If the patient is conscious proceed with the secondary survey (Box H). Since the pulse rate and character and the rate and character of respiration have already been determined, assess the blood pressure at this time. Next, correlate the patient’s chief complaint and signs and symptoms to a specific organ system. The goal is to identify those problems that are not immediately life-threatening, but require timely stabilization (e.g., hypoglycemia, angina pectoris, ventilation failure).

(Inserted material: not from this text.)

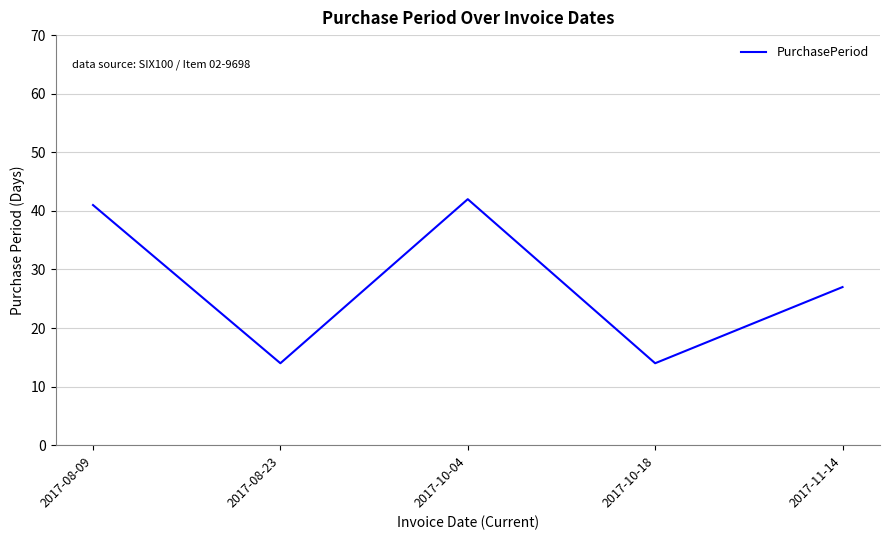

True or false: the data shows 41 at 2017-08-09.

True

Box H. Secondary Survey: Conscious Patient.

Quickly determine:
  • Blood pressure
  • Chief complaint (subjective information) associated with acute distress
  • Signs and symptoms (objective data)
    • Identify organ system involved
Quickly review history and correlate to signs and symptoms:
  • Allergies
  • Current medications
  • Past and present illnesses
  • Last oral intake of food
  • Events leading up to the emerging event

Physical signs and symptoms are produced by physical causes and must be recognized before a physical problem can be diagnosed and treated. Without at least a presumptive or working diagnosis there is nothing to treat. Based on symptoms analysis, medical emergencies can be characterized as altered consciousness; chest pain; and ventilatory, allergic (pruritus, urticaria, angioedema), neurogenic (i.e., sensory, affective, motor), and toxic events (Box I).

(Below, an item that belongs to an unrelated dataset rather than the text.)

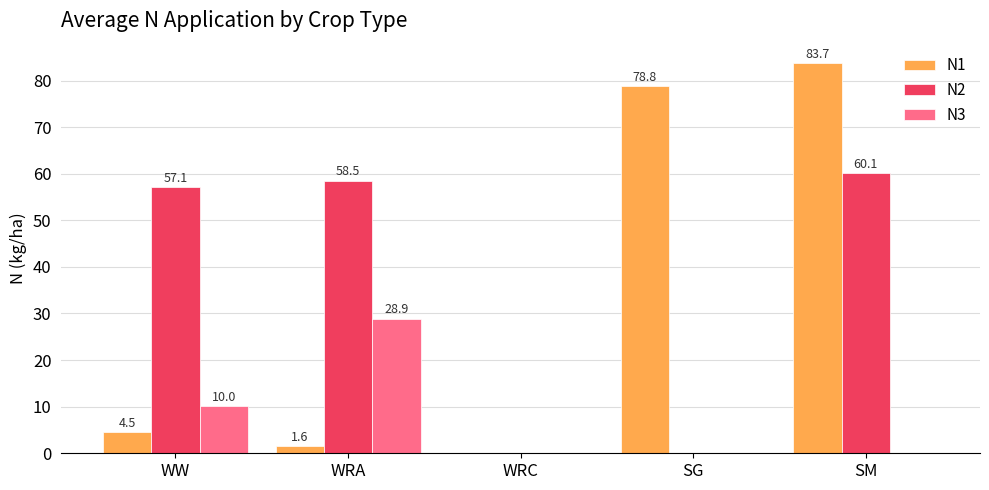

How many values in N1 are above zero?

4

Box I. Potential Medical Emergencies Based of Symptom Analysis during Secondary Survey.

SymptomsPrimary Working DiagnosesSecondary Working Diagnoses
Altered consciousness
  • Syncope
  • Postural hypotension
  • Hypoglycemia
  • Anaphylaxis
  • Cardiac arrest
  • Seizure
  • Cerebrovascular accident
  • Hyperglycemia
Chest pain
  • Angina pectoris
  • Myocardial infarction
  • With tachycardia
    • Syncope
    • Hyperventilation
    • Airway obstruction
    • Sympathetic reaction
    • Thyrotoxicosis
    • Panic attack
    • Hypertension
  • With bradycardia
    • Drug overdose
  • With deceased BP
    • Syncope
    • Postural hypotension
    • Anaphylaxis
    • Cardiac arrest
    • Adrenal insufficiency
    • Allergic reactions
Ventilation failure
  • Hyperventilation
  • Asthma
  • COPD
  • Airway obstruction
  • Anaphylaxis
  • Myocardial infarction
  • Drug overdose
  • Hyperglycemia
Pruritus, urticaria, angioedema
  • Pruritus
  • Urticaria
  • Angioedema
  • Anaphylaxis
  • Delayed hypersensitivity reaction
Altered sensory, affective and/or motor function
  • Seizure
  • Cerebrovascular accident
  • Syncope
  • Hyperventilation
  • Hypoglycemia
*Airway obstruction, respiratory arrest, and cardiac arrest are discussed under primary survey.
**Rare office emergencies (e.g., thyrotoxicosis, Addisonian crisis and emergencies that evolve over hours or days (e.g., advanced diabetic ketoacidosis, extreme hyperosmolarity) are mentioned, but no separate protocols are presented.